Weitere Zahlen aus der Statistik des Innenministeriums belegen das: So gibt es in Niedersachsen 1275 so genannte Problemfans, von denen 935 der Kategorie B (Gewalt bereite/-geneigte Fans und 340 der Kategorie C (Gewalt suchende Fans). Dieses Gewaltpotenzial ist zwar überwiegend im Profibereich zu finden, aber mittlerweile findet auch schon eine Verschiebung in den oberen Amateurbereich statt. Dazu Rothmund: Die Stadien in er ersten, zweiten und dritten Liga sind fast alle im Bereich der Sicherheit bestens ausgestattet. Daher suchen immer mehr Gewalt bereite Fans in den Ligen dar-unter ein neues Betätigungsfeld. Darauf müssen wir reagieren.“
Deshalb wird dem NFV-Beirat in der Sitzung am 3. November ein Maßnahmenkatalog zur Entscheidung vorgelegt. Einige Auszüge daraus: Die Kooperation zwischen Polizei und Vereinen wird weiter intensiviert. Jeder niedersächsische Verein in der Oberliga und Niedersachsenliga muss einen Si-cherheitsbeauftragten benennen. Sie werden ein Mal im Jahr in Barsinghausen von der Sicherheitsfirma Protec aus Hannover geschult. Es handelt sich dabei um eine Pflichtveranstaltung. Bei kritischen Spielen mit problematischen Fans wird laut Rothmund ein neutraler Spielbeobachter eingesetzt.
Ein erhöhter Ordnereinsatz, mindestens zehn sollen bei einem Spiel eingesetzt werden, sowie ein Alkoholausschank in Plastikbechern sind weitere Forderungen. Das Sicherheitskonzept sieht zudem vor, dass bei Problemspielen der Ausschank von Alkohol verboten werden kann. Da in der Vergangenheit das Abbrennen von Feuerwerkskörpern auch in der Niedersachsenliga schon mehrere Male vorgekommen ist, wird der Niedersächsische Fußballverband für den Bereich der Sicherheit in den Stadien Auflagen erteilen. „Unter Berücksichtigung der ehrenamtlichen Arbeit in den Amateurvereinen werden wir allerdings lediglich einen Mindeststandard fordern“, beruhigt Winsmann.

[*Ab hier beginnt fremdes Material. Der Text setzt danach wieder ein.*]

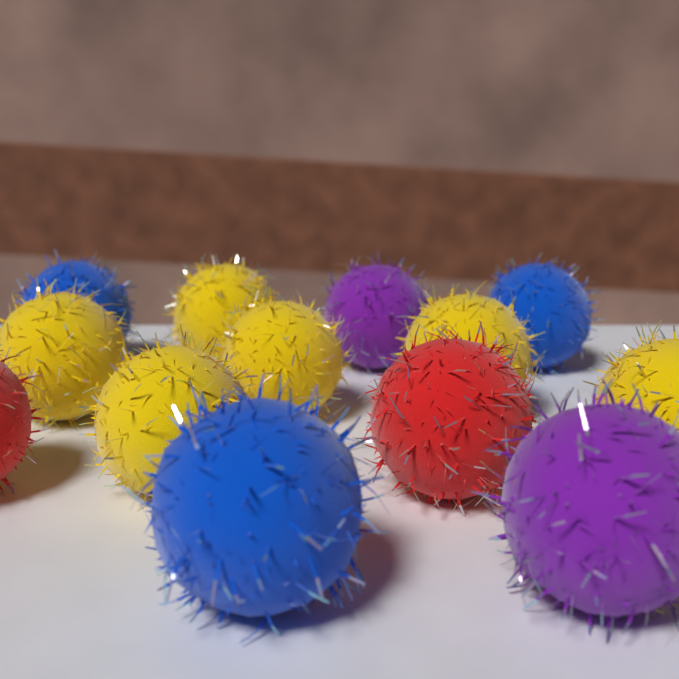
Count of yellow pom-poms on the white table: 6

Einen eindringlichen Appell richtet er an die so genannten „schwarzen Schafe“ auf den Trainerbänken. Eklatantes Fehlverhalten – wie in der Vergangenheit leider mehrfach beobachtet – muss laut Winsmann rigoros bestraft werden, zumal von dort aus hin und wieder die Unruhe auf den Fußballplätzen ausgeht.

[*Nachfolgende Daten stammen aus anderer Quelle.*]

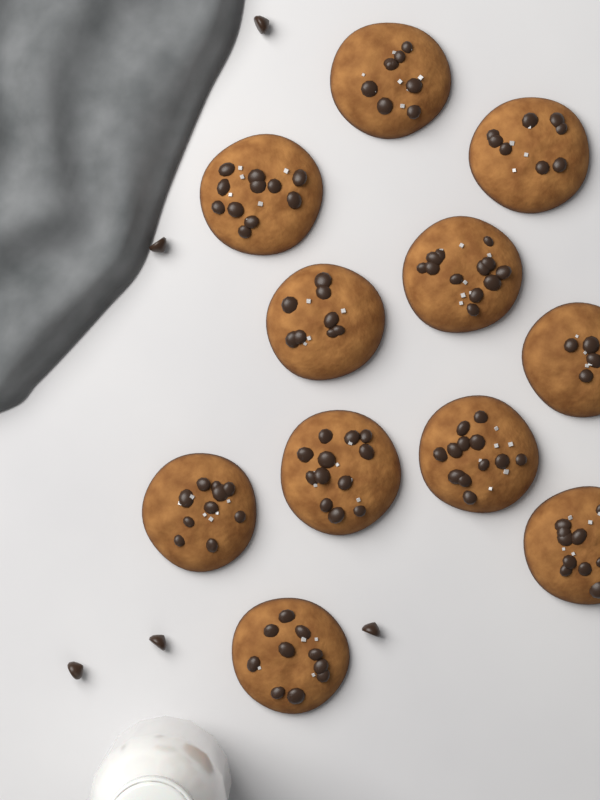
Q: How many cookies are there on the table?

Das Sicherheitskonzept soll ab der Saison 2008/2009 umgesetzt werden. Das heißt: Im Rahmen des Lizenzierungsverfahrens kommen neben der sportlichen und wirtschaftlichen Beurteilung die Sicherheitsaspekte hinzu. „Denn die Prävention ist gerade auf diesem Gebiet besonders wichtig“, betonte Rothmund.